Helicopter Parenting on the Campaign Trail

Recently Sarah Palin expressed a view on Pakistan that contradicted McCain's stand. In the world according to McCain, when the "gotcha journalists" recognized this gaffe by Palin they should have ignored the event.

Ooops. I guess the reporters didn't read "The World According to McCain." Oh well... Palin shouldn't worry, we all make a few mistakes. And last time I checked Palin was over forty and she should be old enough to not require her parents (or McCain) to bail her out. 

Why did McCain, the over-protective parent figure, tag along on the interview? Instead of letting Palin explain herself in the interview with Couric on Monday, evidently McCain felt he needed to tag along just in case she needed help. What does this rescue by McCain say about his opinion of Palin's competence and how she handles herself on foreign policy or any policy?

A joint interview with Palin and McCain is fine with me as long as they both bring something to the interview.
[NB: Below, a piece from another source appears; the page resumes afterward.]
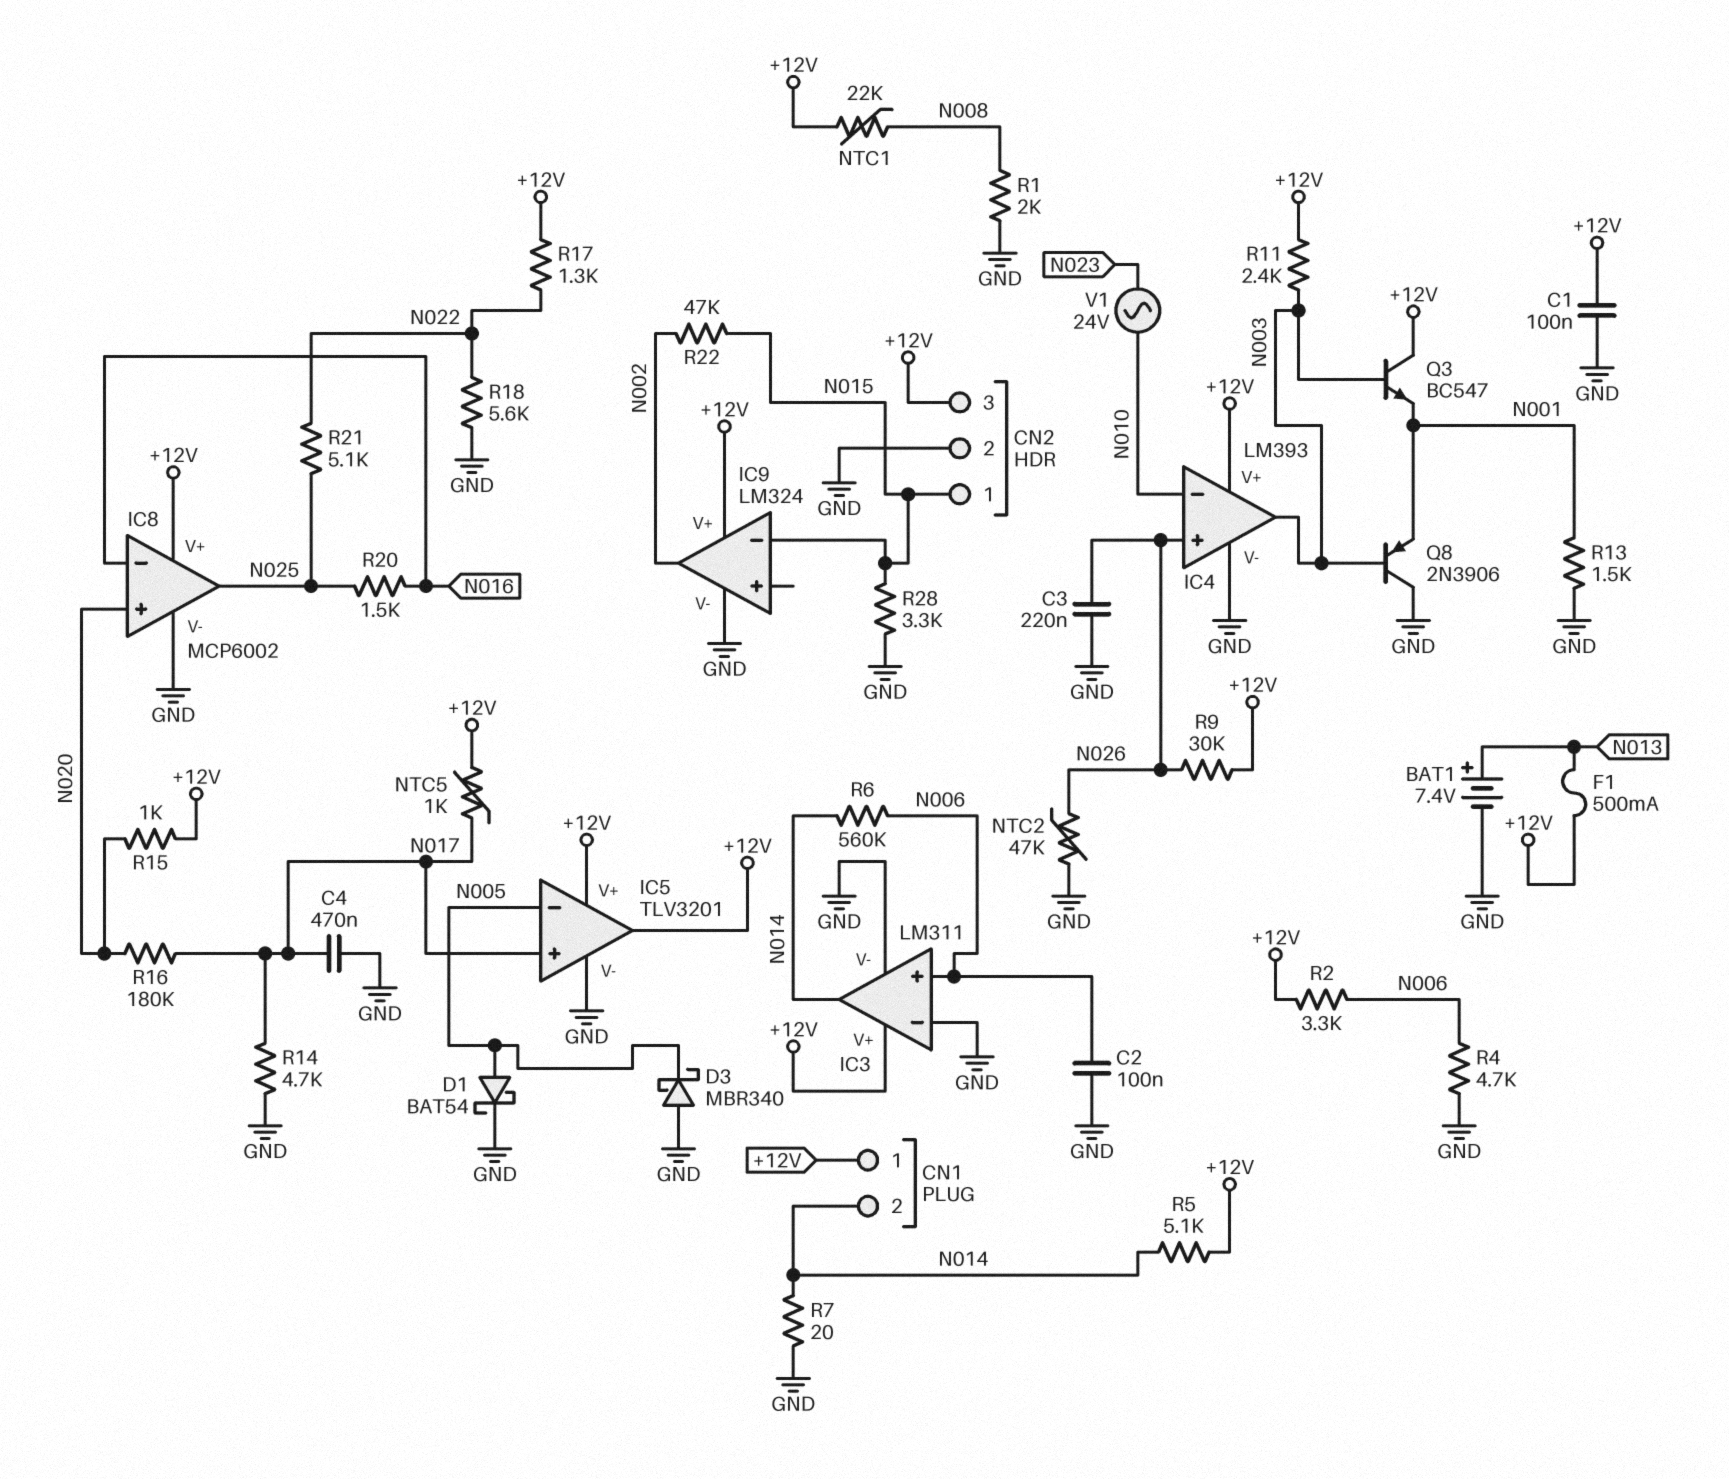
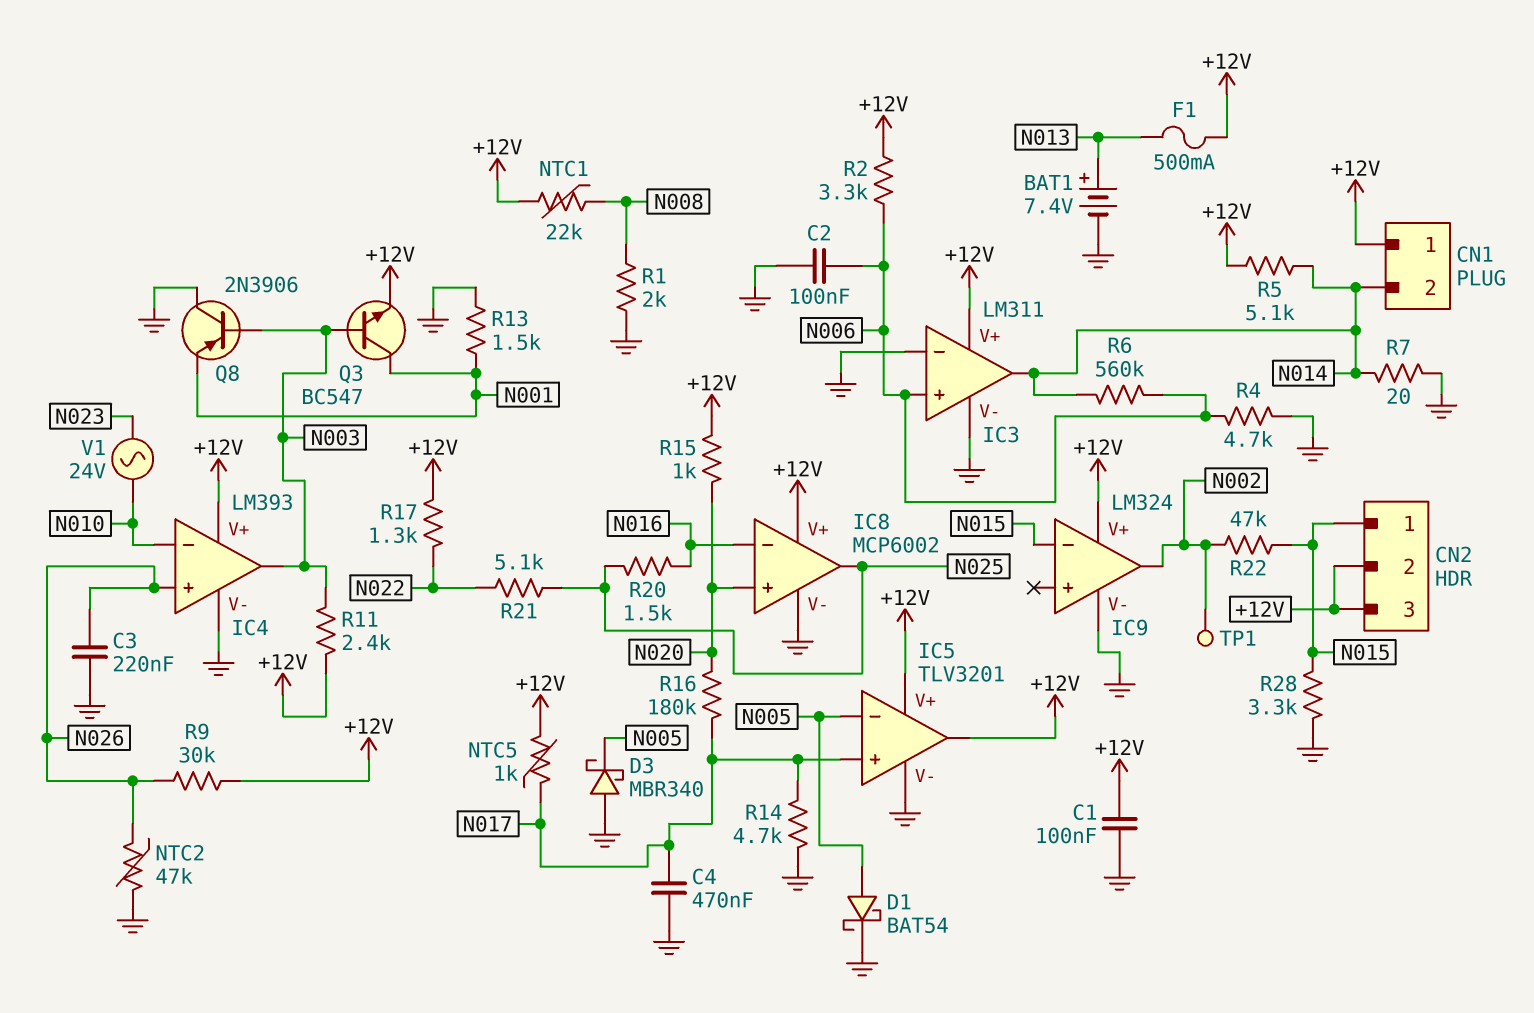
CN2 pin 2: GND -> +12V
Q3: NPN BC547 (B N003, C +12V, E N001) -> NPN BC547 (B N003, C N001, E +12V)
R18: 5.6k (GND, N022) -> none
TP1: none -> test point (N002)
However, in Monday's joint interview with Katie Couric, McCain appeared to be like the helicopter parent who goes to the principal's office in a weak attempt to blame others and excuse Palin's bad behavior.

In this case, McCain felt he needed to set the record straight and rescue Palin because evidently she couldn't handle the interview situation on her own. (Was he thinking about her recent train wreck of an interview with Couric?)

According to McCain, the problem is not Palin's sound byte. The "real" problem is: Gotcha journalism. 

Hmmm. I thought that was something a high profile politician should know how to handle. Couldn't Palin clarify her statement to Couric without her helicopter parent?